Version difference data
=====

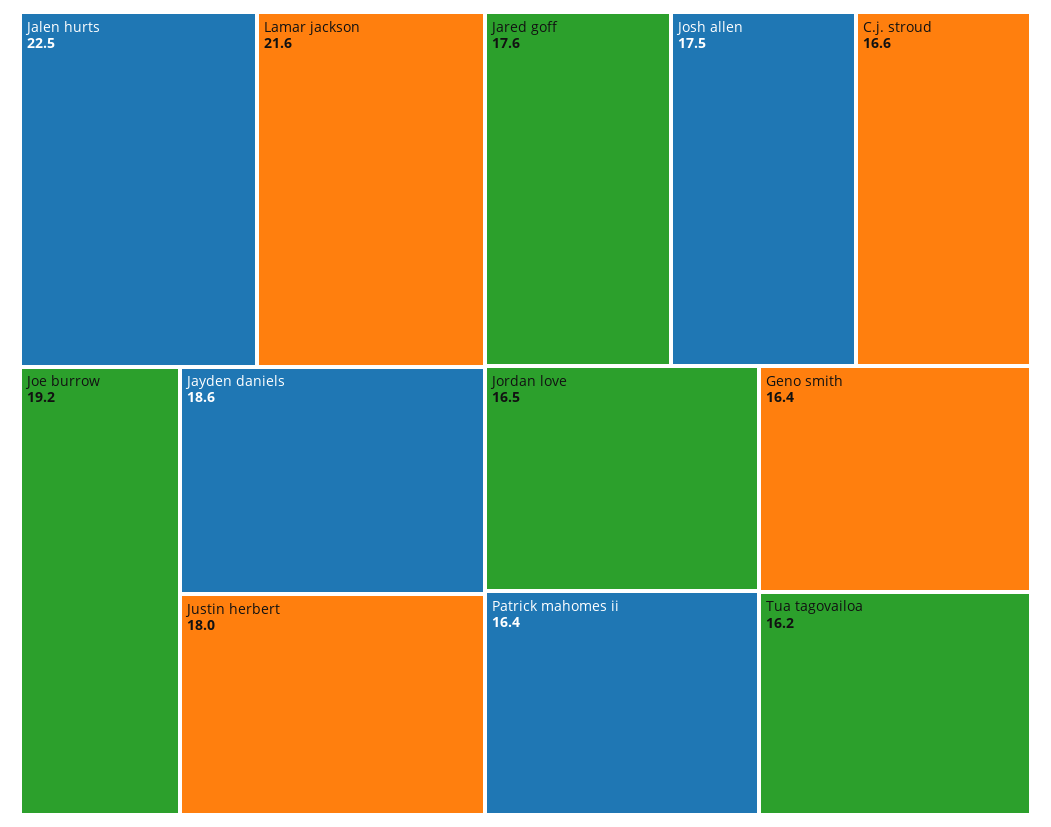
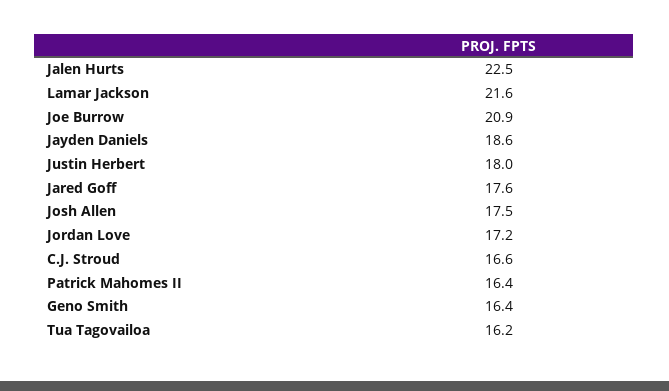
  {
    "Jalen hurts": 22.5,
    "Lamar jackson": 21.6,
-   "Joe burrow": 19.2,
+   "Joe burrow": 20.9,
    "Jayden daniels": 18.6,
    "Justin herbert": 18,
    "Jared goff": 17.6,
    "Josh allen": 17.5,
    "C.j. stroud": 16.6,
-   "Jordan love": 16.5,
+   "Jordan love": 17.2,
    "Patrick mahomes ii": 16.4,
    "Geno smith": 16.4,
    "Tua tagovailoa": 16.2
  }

=====

Task item: From the first line to the last, retype the entries above exactly, minus the pictures.

Answer to this exercise:
  {
    "Jalen hurts": 22.5,
    "Lamar jackson": 21.6,
-   "Joe burrow": 19.2,
+   "Joe burrow": 20.9,
    "Jayden daniels": 18.6,
    "Justin herbert": 18,
    "Jared goff": 17.6,
    "Josh allen": 17.5,
    "C.j. stroud": 16.6,
-   "Jordan love": 16.5,
+   "Jordan love": 17.2,
    "Patrick mahomes ii": 16.4,
    "Geno smith": 16.4,
    "Tua tagovailoa": 16.2
  }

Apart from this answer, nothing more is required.